Oorlog stuwt prijzen en tempert optimisme industrie
De Nederlandse industrie is nog steeds optimistisch gestemd, maar wel veel minder dan vóór de Russische invasie in Oekraïne. Dat weerspiegelt ook de Nevi Inkoopmanagersindex: die daalde van 60.6 in februari naar 58.4 in maart, wat duidt op een tragere groei. Het aantal nieuwe orders nam heel langzaam toe. De voorraden gereed product zijn gestegen, deels omdat bestellingen uit Rusland niet zijn geleverd, meldt Albert Jan Swart, sectoreconoom Industrie bij ABN-Amro.
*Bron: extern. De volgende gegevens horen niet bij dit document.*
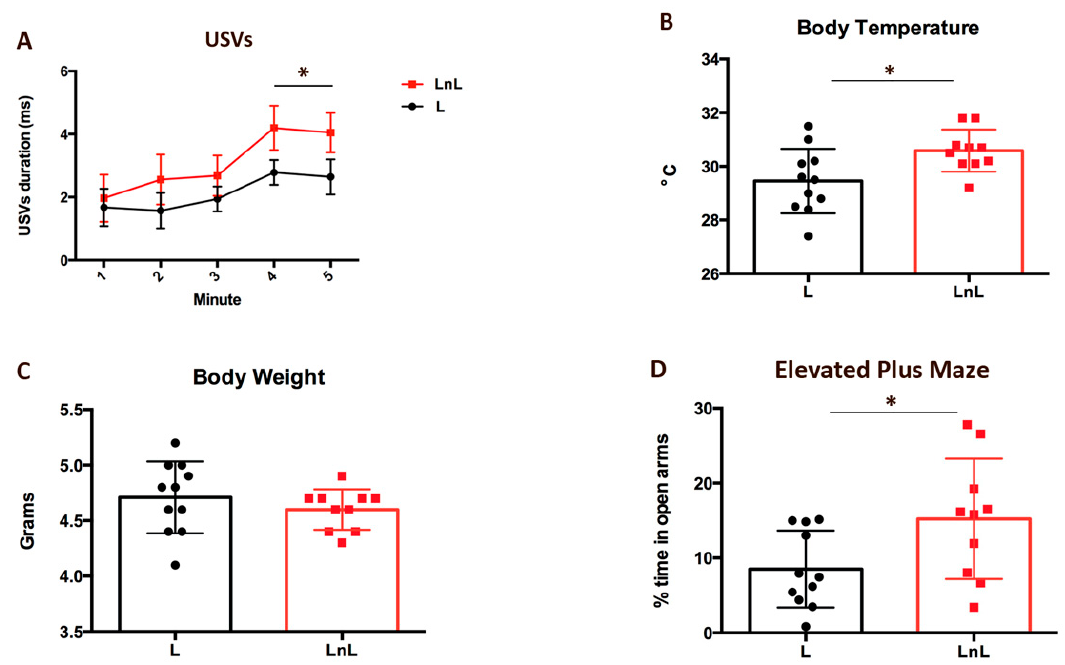
Figure 3. LnL condition enhances resilience in 8-day-old pups and reduces anxiety in biological mothers. ( A ) Duration (mean ± SEM) of ultrasonic vocalizations (USVs) emitted from L and LnL pups during 5 min isolation. (* p = 0.05, one-way Anova for repeated measures, with time as within factor); ( B ) body temperature (mean ± SEM) of L and LnL pups after 20 min isolation (* p < 0.05, two-tailed unpaired t -test). ( C ) body weight (mean ± SEM) of L and LnL pups (n.s.; two-tailed unpaired t -test) ( D ) percentage of time spent in open arms (mean ± SEM) of an elevated plus maze by biological mothers from L and LnL groups (* p < 0.05; two-tailed unpaired t -test). In addition, pups’ body temperature was comparable between groups before USVs (30.01 ± 0.25 ◦ C in L mice and 29.98 ± 0.21 ◦ C in LnL mice, t (24) = 0.106; p = 0.916, n.s.) and dropped down similarly during the 5 min interval for USVs (28.55 ± 0.29 ◦ C in L mice;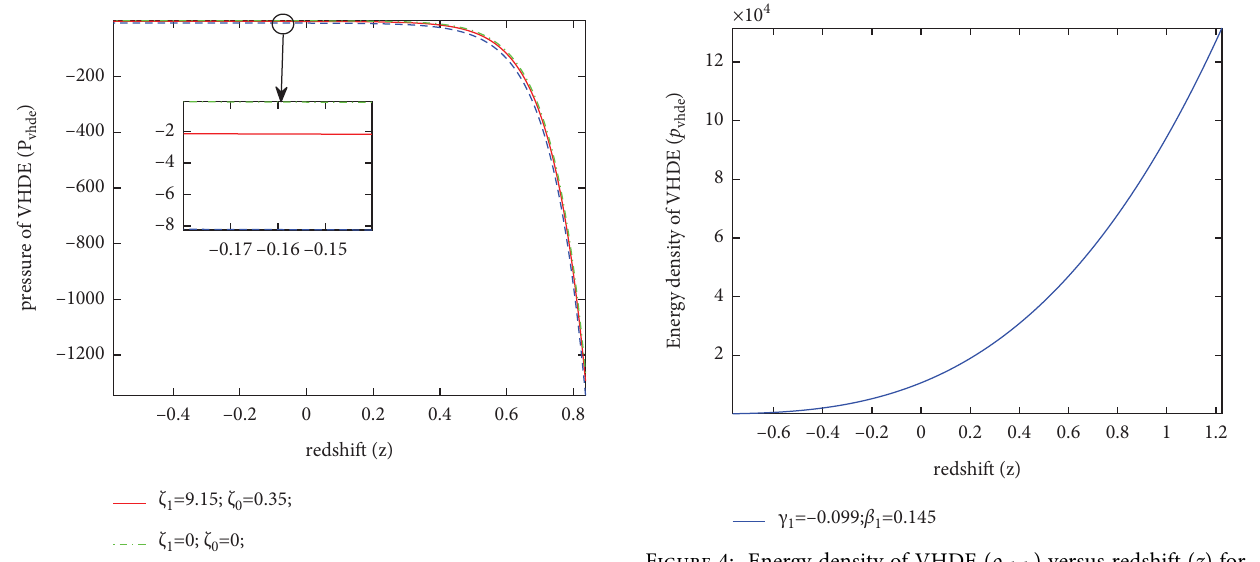
vhde ) versus redshift ( z ) for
Bij sommige ondernemingen zorgt de oorlog in Oekraïne voor grote onzekerheid. Dat tempert het optimisme van de Nederlandse industrie. De ‘toekomstige productie-index’, die de vooruitzichten voor de productie over twaalf maanden meet, daalde van 73.5 in februari naar 63.4 in maart. Volgens Swart een teken dat verwacht wordt dat de problemen voorlopig aanhouden. Sinds de introductie van deze indicator in 2012 waren ondernemers alleen aan het begin van de coronacrisis nog pessimistischer gestemd.
Stijgende kosten
‘Zoals verwacht heeft de oorlog in Oekraïne geleid tot stijgende kosten voor energie en materialen zoals metalen. Zowel de inkoop- als de afzetprijzen zijn scherp gestegen. Sinds de invasie zijn de prijzen voor gas en elektriciteit verder toegenomen. Metalen worden ook duurder, doordat Rusland en Oekraïne belangrijke leveranciers zijn van ijzer en staal. Vanwege de oorlog zijn de meeste fabrieken in Oekraïne gesloten. Azovstal, een van de grootste staalfabrieken van Europa, is vernietigd door beschietingen’, somt Swart op.
Nieuwe lockdowns
Behalve door de oorlog in Oekraïne worden toeleveringsketens ook opnieuw gehinderd door het coronavirus, dat in China weer oplaait. Na vijf maanden van geleidelijk normaliserende supply chains zijn de levertijden nu weer toegenomen. Nieuwe lockdowns in industriesteden als Shenzhen en Shanghai zorgen volgens Swart waarschijnlijk wederom voor vertraging van de toelevering van componenten zoals elektronica.